The National Association of Home Builders (NAHB)/Wells Fargo housing market index (HMI) for November plummeted by 8 points to 60 to end a five-month run in the high 60s range for. The HMI posted an 18-year high of 74 in December 2017. Economists polled by Bloomberg were expecting an index reading of 68.
Builders continue to report signs of consumer demand for new homes, but buyers are cautious due to rising interest rates and home prices.
The index is based on an NAHB monthly survey of homebuilder perceptions of current single-family home sales and expectations for sale in the next six months. An index reading above 50 indicates that more builders view sales conditions as good than view them as poor.

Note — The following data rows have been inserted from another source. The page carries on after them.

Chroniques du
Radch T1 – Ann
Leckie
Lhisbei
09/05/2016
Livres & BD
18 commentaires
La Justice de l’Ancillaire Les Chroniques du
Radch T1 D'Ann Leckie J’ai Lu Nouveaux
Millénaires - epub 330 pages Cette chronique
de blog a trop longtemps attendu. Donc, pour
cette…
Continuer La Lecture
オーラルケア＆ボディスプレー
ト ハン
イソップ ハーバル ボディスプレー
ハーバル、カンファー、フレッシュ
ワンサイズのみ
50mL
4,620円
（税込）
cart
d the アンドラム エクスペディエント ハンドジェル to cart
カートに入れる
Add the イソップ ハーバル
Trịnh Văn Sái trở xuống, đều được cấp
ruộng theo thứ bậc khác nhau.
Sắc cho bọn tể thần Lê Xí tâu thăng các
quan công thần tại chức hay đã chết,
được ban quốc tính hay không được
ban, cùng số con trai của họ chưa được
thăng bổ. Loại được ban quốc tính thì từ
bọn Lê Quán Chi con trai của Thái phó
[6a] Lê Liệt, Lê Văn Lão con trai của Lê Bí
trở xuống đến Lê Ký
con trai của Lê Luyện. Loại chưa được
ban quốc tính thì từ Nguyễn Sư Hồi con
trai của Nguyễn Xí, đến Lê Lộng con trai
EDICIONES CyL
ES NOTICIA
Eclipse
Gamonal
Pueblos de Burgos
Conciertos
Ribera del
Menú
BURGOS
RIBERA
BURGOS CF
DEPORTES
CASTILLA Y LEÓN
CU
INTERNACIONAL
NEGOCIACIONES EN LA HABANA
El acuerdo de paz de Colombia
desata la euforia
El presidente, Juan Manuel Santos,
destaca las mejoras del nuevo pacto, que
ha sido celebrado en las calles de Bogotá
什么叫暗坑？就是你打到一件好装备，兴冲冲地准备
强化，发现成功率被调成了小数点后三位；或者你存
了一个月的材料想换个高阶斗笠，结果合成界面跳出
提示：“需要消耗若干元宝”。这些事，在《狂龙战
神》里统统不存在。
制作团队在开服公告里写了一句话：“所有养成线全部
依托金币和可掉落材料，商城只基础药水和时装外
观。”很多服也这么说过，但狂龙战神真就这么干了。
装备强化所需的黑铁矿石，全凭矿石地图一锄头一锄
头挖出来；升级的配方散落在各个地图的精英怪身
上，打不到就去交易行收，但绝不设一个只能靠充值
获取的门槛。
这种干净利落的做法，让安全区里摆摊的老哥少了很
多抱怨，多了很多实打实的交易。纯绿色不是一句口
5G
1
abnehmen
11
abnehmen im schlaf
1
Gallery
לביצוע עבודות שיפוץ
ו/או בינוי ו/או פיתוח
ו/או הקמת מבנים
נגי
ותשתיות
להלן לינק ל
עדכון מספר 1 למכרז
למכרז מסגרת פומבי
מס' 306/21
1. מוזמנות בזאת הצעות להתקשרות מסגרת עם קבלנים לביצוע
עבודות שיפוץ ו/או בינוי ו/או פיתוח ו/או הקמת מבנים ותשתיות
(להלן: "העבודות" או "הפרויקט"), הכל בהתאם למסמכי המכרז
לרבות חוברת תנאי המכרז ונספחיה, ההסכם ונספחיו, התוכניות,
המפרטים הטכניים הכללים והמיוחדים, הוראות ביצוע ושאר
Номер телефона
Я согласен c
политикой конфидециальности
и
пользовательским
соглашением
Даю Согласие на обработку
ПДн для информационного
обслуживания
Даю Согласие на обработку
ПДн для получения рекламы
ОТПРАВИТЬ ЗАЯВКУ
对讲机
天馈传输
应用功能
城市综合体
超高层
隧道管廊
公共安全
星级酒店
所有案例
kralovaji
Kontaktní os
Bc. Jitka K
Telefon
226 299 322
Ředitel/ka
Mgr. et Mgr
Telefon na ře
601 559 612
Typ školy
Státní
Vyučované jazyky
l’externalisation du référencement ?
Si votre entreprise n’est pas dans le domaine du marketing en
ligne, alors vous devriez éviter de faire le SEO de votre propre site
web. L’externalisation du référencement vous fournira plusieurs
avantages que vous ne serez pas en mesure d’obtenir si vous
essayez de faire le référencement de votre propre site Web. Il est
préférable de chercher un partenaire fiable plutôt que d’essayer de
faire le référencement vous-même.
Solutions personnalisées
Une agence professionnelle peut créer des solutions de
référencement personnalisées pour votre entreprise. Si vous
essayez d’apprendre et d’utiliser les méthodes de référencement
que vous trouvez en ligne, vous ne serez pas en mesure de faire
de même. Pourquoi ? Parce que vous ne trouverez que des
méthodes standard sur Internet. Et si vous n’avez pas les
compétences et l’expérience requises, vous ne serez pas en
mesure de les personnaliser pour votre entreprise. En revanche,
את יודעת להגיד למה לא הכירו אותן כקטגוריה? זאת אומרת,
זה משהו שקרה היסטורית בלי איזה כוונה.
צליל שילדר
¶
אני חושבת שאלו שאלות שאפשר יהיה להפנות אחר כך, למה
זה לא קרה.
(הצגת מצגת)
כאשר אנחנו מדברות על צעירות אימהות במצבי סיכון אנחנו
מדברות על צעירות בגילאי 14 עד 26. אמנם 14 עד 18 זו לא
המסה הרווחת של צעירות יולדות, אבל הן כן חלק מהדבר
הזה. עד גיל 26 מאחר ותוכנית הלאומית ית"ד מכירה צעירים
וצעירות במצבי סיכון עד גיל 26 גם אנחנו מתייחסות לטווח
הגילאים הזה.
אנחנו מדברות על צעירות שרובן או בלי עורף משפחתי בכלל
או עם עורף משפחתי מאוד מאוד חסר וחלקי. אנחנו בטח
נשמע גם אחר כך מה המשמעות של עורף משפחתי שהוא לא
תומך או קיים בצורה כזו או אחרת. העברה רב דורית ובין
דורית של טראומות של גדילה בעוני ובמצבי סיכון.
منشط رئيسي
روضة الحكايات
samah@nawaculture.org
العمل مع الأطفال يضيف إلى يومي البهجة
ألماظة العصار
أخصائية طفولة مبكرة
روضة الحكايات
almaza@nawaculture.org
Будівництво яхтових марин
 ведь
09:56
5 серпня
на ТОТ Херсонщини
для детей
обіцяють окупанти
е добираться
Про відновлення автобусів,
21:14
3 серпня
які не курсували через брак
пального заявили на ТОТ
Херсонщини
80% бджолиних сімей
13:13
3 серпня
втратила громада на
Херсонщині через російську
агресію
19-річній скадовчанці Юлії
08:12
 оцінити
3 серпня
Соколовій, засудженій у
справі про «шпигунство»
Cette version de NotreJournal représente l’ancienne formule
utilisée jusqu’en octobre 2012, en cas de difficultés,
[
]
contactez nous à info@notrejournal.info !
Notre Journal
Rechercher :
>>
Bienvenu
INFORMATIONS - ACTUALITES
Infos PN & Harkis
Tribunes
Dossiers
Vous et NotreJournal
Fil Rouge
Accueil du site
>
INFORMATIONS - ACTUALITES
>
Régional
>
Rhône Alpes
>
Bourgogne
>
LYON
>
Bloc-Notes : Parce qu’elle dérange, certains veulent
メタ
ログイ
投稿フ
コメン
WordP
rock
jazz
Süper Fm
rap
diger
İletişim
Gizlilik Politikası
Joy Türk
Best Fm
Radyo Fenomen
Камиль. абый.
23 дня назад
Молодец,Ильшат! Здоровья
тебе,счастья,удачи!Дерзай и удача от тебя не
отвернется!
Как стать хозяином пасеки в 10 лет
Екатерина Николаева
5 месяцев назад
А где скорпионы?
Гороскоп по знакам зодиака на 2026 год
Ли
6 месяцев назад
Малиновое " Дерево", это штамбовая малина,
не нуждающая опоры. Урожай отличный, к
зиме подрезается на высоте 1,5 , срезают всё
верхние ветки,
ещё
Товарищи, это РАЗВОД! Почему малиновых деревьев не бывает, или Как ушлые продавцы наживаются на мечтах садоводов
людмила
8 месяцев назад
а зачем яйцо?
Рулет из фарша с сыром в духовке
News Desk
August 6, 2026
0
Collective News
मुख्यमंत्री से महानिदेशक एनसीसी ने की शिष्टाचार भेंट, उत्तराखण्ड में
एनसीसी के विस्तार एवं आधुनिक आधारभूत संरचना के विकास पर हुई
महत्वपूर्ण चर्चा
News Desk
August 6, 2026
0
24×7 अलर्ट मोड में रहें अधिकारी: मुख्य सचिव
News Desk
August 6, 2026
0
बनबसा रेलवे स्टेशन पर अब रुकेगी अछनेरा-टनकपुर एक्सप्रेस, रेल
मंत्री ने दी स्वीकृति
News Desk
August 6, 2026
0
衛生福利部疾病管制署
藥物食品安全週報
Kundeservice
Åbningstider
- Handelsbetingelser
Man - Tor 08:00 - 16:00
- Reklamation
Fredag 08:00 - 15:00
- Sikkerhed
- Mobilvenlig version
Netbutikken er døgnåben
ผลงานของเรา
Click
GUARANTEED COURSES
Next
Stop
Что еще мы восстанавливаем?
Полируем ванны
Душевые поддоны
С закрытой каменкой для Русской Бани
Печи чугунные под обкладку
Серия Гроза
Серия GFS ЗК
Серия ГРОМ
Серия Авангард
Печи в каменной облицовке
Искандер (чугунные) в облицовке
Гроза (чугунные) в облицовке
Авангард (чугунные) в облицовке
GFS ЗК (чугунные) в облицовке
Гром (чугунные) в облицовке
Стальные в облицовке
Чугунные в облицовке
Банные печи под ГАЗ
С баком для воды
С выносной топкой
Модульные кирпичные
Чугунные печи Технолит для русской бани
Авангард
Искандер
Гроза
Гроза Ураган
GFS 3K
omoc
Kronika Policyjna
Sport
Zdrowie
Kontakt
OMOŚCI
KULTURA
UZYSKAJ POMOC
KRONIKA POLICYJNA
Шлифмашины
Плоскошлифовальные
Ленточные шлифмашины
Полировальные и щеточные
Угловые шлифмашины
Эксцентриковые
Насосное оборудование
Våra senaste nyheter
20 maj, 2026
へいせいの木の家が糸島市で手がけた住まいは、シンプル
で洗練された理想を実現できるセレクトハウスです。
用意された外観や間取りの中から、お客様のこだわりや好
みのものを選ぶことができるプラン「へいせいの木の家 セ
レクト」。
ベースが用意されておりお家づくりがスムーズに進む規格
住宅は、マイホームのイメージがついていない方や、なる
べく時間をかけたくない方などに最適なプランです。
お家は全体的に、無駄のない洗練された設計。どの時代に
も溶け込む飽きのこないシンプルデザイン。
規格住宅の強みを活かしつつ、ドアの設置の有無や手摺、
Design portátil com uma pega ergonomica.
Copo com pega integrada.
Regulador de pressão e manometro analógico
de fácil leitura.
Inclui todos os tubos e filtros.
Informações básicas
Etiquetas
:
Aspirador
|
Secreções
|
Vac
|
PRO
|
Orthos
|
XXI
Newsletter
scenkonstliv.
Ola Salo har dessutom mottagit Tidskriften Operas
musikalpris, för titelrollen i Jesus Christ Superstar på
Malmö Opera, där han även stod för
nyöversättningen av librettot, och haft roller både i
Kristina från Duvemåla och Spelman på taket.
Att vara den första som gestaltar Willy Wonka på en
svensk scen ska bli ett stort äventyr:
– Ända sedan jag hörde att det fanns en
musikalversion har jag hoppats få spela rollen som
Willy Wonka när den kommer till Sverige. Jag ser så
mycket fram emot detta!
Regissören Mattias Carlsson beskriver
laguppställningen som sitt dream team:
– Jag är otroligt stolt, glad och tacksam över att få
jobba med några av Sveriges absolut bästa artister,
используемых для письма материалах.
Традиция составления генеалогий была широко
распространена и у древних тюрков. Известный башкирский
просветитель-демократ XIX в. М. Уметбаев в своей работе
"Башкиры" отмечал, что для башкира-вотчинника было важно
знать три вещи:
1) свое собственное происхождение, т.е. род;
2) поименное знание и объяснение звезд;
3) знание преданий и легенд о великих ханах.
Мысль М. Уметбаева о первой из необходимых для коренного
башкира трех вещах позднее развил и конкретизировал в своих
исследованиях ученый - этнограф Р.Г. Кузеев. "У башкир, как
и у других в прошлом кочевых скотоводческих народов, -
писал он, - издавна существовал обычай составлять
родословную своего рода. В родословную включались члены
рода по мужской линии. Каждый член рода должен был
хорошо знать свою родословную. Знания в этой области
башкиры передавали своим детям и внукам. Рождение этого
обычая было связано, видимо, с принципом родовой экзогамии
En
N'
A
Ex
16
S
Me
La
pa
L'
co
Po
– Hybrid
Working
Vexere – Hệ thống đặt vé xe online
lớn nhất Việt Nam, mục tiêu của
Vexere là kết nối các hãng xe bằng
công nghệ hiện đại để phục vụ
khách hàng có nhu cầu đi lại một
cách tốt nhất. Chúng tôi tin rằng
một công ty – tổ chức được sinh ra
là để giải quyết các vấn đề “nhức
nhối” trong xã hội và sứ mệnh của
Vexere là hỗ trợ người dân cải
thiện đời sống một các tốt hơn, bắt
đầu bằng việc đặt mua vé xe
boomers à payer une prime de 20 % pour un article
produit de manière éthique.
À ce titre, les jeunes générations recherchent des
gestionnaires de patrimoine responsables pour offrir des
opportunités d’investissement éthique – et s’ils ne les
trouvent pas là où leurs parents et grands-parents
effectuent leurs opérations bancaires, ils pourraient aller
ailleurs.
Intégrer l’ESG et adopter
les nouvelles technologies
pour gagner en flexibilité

The current sales conditions sub-index for November fell by 7 points to 67and the sub-index that estimates prospective buyer traffic tumbled by 8 points to 45. The sub-index measuring sales expectations for the next six months plunged 10 points from 75 to 65.
The NAHB noted:
For the past several years, shortages of labor and lots along with rising regulatory costs have led to a slow recovery in single-family construction. While home price growth accommodated increasing construction costs during this period, rising mortgage interest rates in recent months coupled with the cumulative run-up in pricing has caused housing demand to stall. As a consequence, builders have adopted a more cautious approach to market conditions.
In the NAHB’s regions, three-month moving average indexes rose in two of four regions. The Northeast index score rose 2 points to 57. The average index fell in the association’s other three regions: in the Midwest, the index dropped 1 point to 57; in the South, the index dipped 2 points to 68, and in the West, the index dropped 3 points to 71.